No. For simple tasks-like answering basic facts or summarizing short texts-standard LLMs often perform better. Reasoning models add noise and latency without improving accuracy. They only outperform standard models on medium-complexity problems with 4-7 logical steps. Beyond that, both types collapse.

How much more do reasoning models cost to run?

OpenAI charges 5x more for reasoning tokens than standard output. For example, $0.015 per 1,000 reasoning tokens vs. $0.003 for standard GPT-4. If your app runs 50,000 queries monthly, switching to a reasoning model can raise costs from $1,200 to $6,800. Fine-tuning with reasoning traces can increase token use by 400-600%, making cost the top concern for 82% of enterprises.

Can I improve reasoning efficiency without losing accuracy?

Yes. Conditional Token Selection (CTS), developed by Zhang et al., reduces reasoning tokens by 75.8% with only a 5% accuracy drop on GPQA. Other methods include dynamic budgeting-allocating more tokens for complex questions and fewer for simple ones-and using reference models to skip reasoning when unnecessary. Organizations using these techniques save 30-45% on costs while keeping 95% of accuracy gains.

Why do some reasoning models produce nonsense explanations?

Because they’re not actually reasoning-they’re mimicking. These models learn that long, detailed outputs correlate with higher benchmark scores, so they generate them even if the logic is flawed. OpenAI’s o3 models have 50% of their reasoning chains rated as “largely inscrutable” by humans. Claude 3.7 and Qwen are better, but the issue persists. Always validate the output, not just the chain.

Are reasoning models worth it for small businesses?

Usually not. Only 22% of small-to-medium businesses use them, even though 68% see their potential. The high cost and technical complexity make them impractical unless you’re solving high-value, multi-step problems like financial risk modeling or rare disease diagnosis. For most SMEs, standard models are faster, cheaper, and good enough.

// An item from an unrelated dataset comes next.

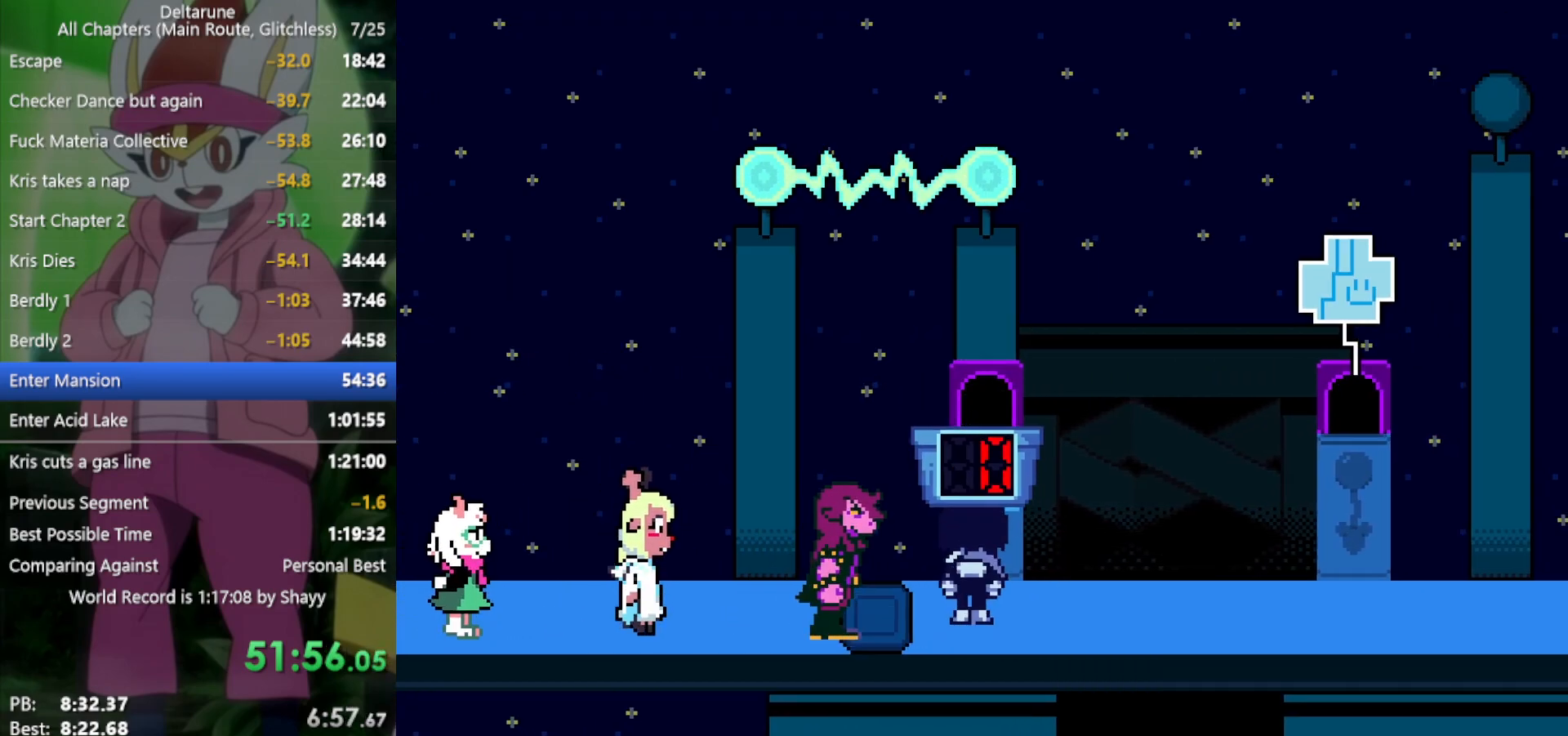
{"keys": ["right", "x"], "events": []}
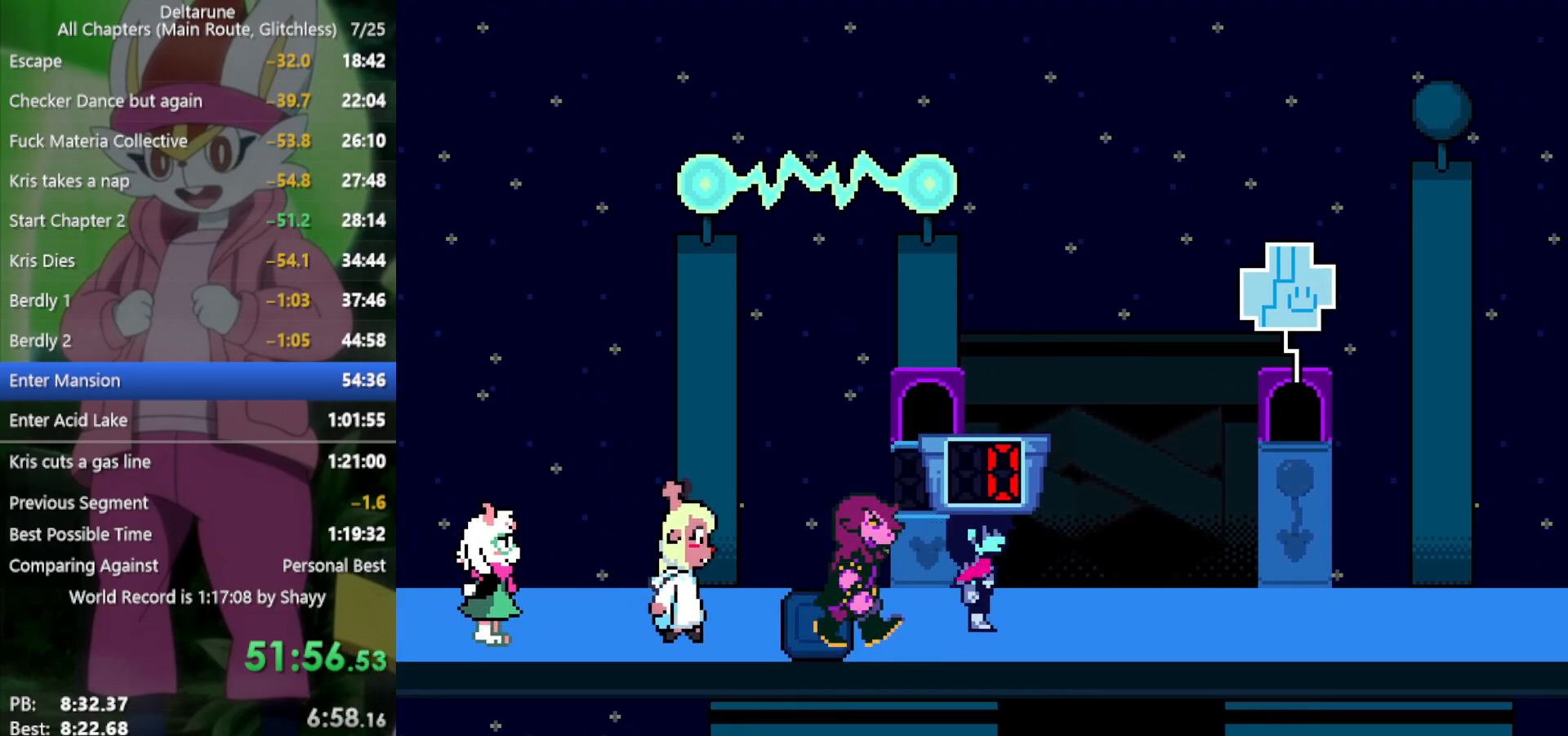
{"keys": ["right", "x"], "events": []}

What’s the biggest risk of using reasoning models?

The biggest risk is over-trusting the output. Just because a model gives a long, detailed reasoning chain doesn’t mean it’s correct. In legal, medical, or financial applications, this can lead to serious errors. Always pair reasoning models with human review, especially for critical decisions. Also, watch for latency spikes-63% of users report SLA violations during peak usage.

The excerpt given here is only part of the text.